━━━ GIVEN PASSAGE ━━━
Yeah, well here's another example that I think might help with that. I met with a VP of HR of a very successful, another oil company, a different one to the one I was just talking about, and he said to me, "Look, I really have two groups of employees in the company, I have refining marketing distribution operations, and those people are very important to me, they make our company work. Then I have exploration, and it turns out that the value of our company as an oil company, is dependent on how much oil we have in the ground. It isn't dependant on how much we shift", and it turns out that if you look at the market cap of oil companies, it is very much dependent on their reserves, and he said, "So our most critical, whatever you want to call it, pivotal or critical talent, is these exploration production people", so what I do is I let them really change the way they manage and pay and incent people in a very significant way, and so when we designed our performance management process, we carved them out and we talked to them very specifically about what they needed, because we knew that we needed the absolute top best exploration production engineers and operations people.
━━━ COLLECTED DATA ━━━
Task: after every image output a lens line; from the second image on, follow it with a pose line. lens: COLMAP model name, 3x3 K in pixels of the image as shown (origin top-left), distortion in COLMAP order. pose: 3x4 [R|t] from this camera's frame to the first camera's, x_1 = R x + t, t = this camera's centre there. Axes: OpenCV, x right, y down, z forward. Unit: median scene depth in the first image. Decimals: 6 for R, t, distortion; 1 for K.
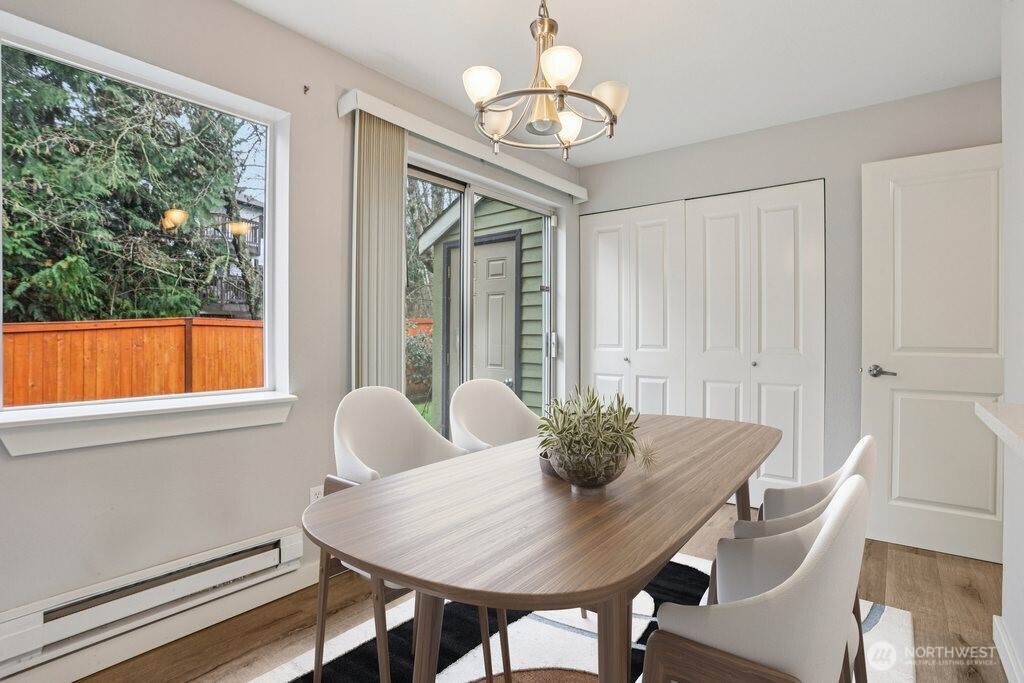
lens RADIAL K [[500.5, 0, 514.4], [0, 500.5, 330.2], [0, 0, 1]] dist [-0.068535, 0.030222]
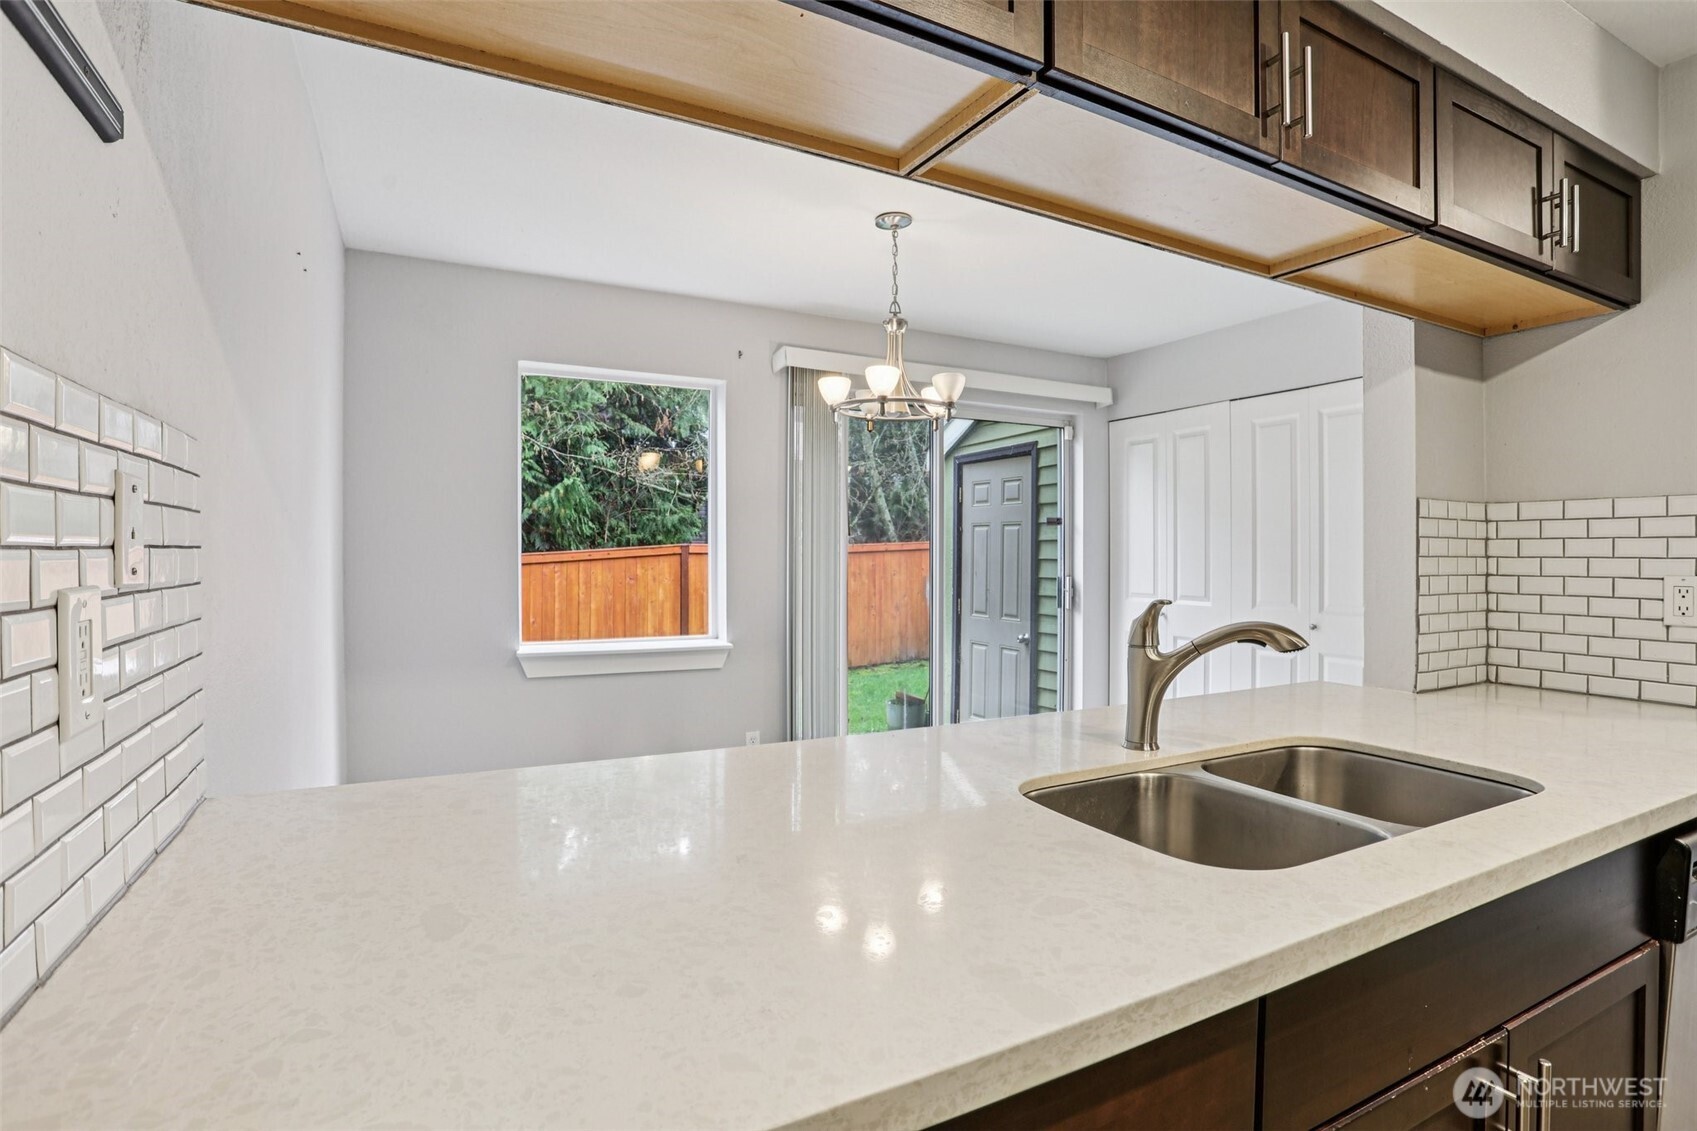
lens RADIAL K [[797.3, 0, 873.5], [0, 797.3, 531.9], [0, 0, 1]] dist [-0.060829, 0.029691]
pose [[0.929787, -0.009507, -0.367976, 0.137907], [0.001769, 0.999770, -0.021361, -0.021660], [0.368095, 0.019210, 0.929590, -0.142878]]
━━━
WHAT THE TASK REQUIRES: In the oil company passage, which group of employees did the VP of HR call the company's most critical talent?

YOUR RESPONSE: The exploration production people.